Spring is in the air, and that usually means a fresh start. Many of us take the time to clear the clutter in our homes, and even clear the clutter in our lives. Spring is the time to clear out the dinginess that has crept in during the winter. And, while you are cleaning out the house, and possibly even getting rid of mental clutter and other clutter in your life, don’t forget to clean out the financial clutter as well.

When cleaning out the financial clutter, here are 8 things to do:

1. Get Rid of Everything that is Outdated

When you get new insurance policy papers, you can usually shred the old policy papers. Once you have reconciled your account statements with your records, you can usually get rid of receipts (unless you need them for warranties or taxes). Bills can usually be shredded after they are paid, and show up on your bank statement. There are a number of documents that you don’t need to keep indefinitely. Shred them, and move on.

2. Creating a System for Organizing Your Financial Documents

Now that you’ve cleaned out your files, it’s time to make sure you are properly organized. Set up a filing system that works for you. You want to be able to keep track of your most important financial documents, as well as other items of interest. I have a folder on my desk where I put tax receipts as soon as I receive them. There are also a number of tools, like Shoeboxed, which can help you organize your finances. Whether you use a file cabinet, or whether it’s all digital, put together a system to keep things organized.

3. Go Paperless

If you have the option to go paperless, take it! Arrange to receive your statements and financial documents electronically. You can file them in a password-protected file on your computer, and reduce the clutter that ends up around your home. Going paperless can be good for the environment, as well as make things easier for you.

4. Get Rid of the Junk Mail

Prescreened offers can start to clutter up your home, and even lead to poor financial decisions. You can de-clutter your financial life with the help of opt-out  resources that can reduce your junk mail and unsolicited calls. Canada has a National Do Not Call List, and it is worth noting that you have to opt-in for commercial email, thanks to Bill C-28. There are also lists, like iOptOut, that provide a way for you to get taking off marketing lists.

5. Create a Financial Plan

Figure out what you want to accomplish in the coming year, in terms of finances. Create a financial plan that makes sense for you. Even if you don’t account for every penny, look at the broad strokes of what you need to do in order to accomplish your goals.

6. Put Together a Debt Pay Down Plan

If you have debt, now is a great time to create a pay down plan. Put together a plan to pay off your debt. List all of your debts, along with your payments and interest rates. Figure out a way to save more money each month in order to get to the point where you can pay down your debt.
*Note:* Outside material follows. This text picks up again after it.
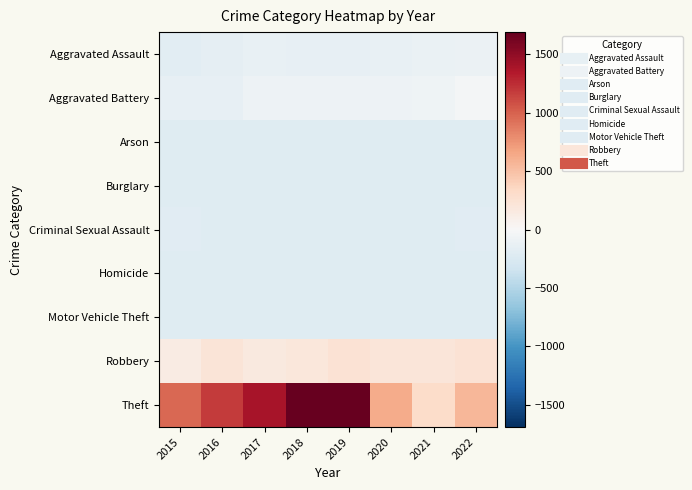

Count the number of categories in the chart.

8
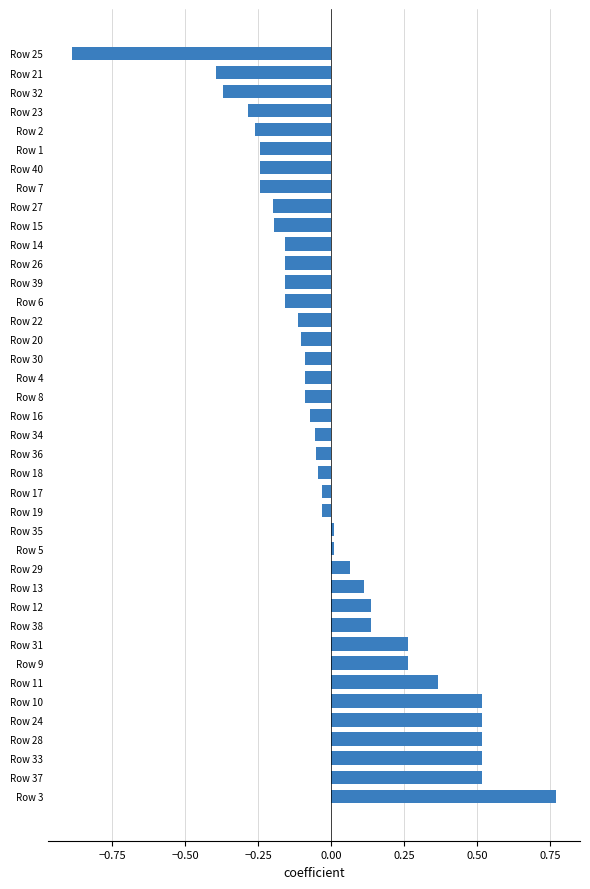

Which has a higher value, Row 3 or Row 1?

Row 3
7. Evaluate Your Retirement Contributions

Can you make more retirement plan contributions? If you could be putting more into your RRSP, look for a way to do so. Increase your contributions. You’ll be better prepared for the future, and you’ll have a more fine-tuned plan for your money this year.

8. Get Rid of Investments that Aren’t Working Out

Finally, look through your investment portfolio. Consider your asset allocation. Do you need to buy more stocks, or should you increase your bonds? Do you have losing stocks that aren’t likely to recover? While you don’t want to fiddle too much with your investment portfolio, it is a good idea to review it periodically and make changes as necessary.